Seine Liebe zur Natur und seine genaue Sprachbeobachtung zwischen den Welten thematisierte er auch in "Stadt Land Berg", jenem Text, den er für den Bachmann-Preis 2006 einreichte, und für den er ebendort mit dem Telekom Austria Jury-Preis ausgezeichnet wurde. Wie viele seiner Arbeiten stellt er eine Partikelsammlung sprachlicher Versatzstücke dar, eine Bestandsaufnahme der "Versprachlichung und Verschriftlichung aller Lebensumstände", der Hell mit seinem sensiblen Hören auf die heimlichen Bedeutungen von Zitaten, Floskeln und Botschaften in all seinen Werken auf die Schliche zu kommen versucht.

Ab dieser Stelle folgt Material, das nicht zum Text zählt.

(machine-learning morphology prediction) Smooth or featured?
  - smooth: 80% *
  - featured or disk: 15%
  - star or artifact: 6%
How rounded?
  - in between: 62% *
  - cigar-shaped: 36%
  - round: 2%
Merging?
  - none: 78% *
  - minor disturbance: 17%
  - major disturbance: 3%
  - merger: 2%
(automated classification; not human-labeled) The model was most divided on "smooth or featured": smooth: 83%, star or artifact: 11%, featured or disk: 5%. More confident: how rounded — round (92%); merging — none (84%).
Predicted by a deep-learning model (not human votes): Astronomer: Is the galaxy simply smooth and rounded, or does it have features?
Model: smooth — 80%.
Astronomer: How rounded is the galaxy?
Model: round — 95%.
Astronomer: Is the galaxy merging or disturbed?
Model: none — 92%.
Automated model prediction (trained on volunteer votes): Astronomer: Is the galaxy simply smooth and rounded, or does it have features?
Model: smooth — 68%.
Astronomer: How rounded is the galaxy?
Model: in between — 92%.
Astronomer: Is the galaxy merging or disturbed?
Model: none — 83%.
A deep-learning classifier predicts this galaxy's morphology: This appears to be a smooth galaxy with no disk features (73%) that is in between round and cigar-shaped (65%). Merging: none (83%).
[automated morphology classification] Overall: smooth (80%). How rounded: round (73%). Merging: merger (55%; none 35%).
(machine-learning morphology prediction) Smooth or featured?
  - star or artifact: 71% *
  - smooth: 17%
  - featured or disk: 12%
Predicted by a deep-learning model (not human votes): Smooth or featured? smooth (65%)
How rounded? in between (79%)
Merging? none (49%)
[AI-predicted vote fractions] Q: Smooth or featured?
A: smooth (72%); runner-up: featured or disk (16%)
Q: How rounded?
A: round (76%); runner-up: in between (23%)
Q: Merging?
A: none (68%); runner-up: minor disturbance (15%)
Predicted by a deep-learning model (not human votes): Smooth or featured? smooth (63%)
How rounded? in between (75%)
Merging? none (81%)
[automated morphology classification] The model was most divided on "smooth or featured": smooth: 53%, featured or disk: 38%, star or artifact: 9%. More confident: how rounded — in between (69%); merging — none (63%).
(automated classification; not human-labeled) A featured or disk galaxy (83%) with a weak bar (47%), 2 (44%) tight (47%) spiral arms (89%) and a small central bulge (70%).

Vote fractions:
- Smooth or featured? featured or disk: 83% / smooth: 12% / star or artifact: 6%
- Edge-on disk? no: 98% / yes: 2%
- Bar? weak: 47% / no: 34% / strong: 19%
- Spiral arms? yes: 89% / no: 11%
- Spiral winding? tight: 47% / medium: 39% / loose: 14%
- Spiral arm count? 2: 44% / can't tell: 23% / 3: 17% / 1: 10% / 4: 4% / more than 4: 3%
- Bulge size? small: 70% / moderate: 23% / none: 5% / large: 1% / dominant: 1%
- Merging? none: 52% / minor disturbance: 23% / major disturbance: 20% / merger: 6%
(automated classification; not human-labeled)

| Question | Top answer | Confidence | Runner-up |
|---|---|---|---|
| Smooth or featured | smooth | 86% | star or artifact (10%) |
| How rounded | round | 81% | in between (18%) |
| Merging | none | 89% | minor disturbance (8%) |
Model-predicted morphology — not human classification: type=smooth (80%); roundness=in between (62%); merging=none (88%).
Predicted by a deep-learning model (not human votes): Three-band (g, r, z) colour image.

Auch seine Erzählungen wie "die Devise lautet" (1999) oder "mittendrin" (1991) verkörpern Collagen, in denen er Eindrücke aus Natur und Sprache, aus Stadtleben und Kommunikation immer wieder neu zusammensetzt. In Büchern oder Lesungen kooperierte Hell häufig mit Autorenkollegen wie Friederike Mayröcker, Ernst Jandl oder Liesl Ujvary.

Mit Musik kommentierte und mit Bildern illustrierte Hochgeschwindigkeitssprache gibt Hell auch in seinen Theaterstücken zum Besten. "Tracht:Pflicht" wurde im Rahmen von "Graz 2003" uraufgeführt, 2002 irritierte er in Krems mit der "Racheoper" "Ria nackt", einer multimedialen Bearbeitung des Ariadne-Mythos. Auch mit der Jazz-Gruppe "Trio Inflagranti" ließ er sich immer wieder auf Textvermittlung zwischen Konzert und Lesung ein, unter anderem bei den Rauriser Literaturtagen 2006, bei denen er schon 1972 den Rauriser Literaturpreis erhielt.

1991 folgte der Erich Fried Preis, 2003 der Preis der Literaturhäuser, 2006 dann der Telekom-Preis. Zuletzt erhielt er den mit 15.000 Euro dotierten Christine Lavant Preis 2017. In der Begründung hieß es: "Er ist ein enzyklopädischer Geist, er weiß fast alles. Er bringt die entlegensten Dinge zueinander und erschließt damit neue Sichtweisen und Bedeutungen."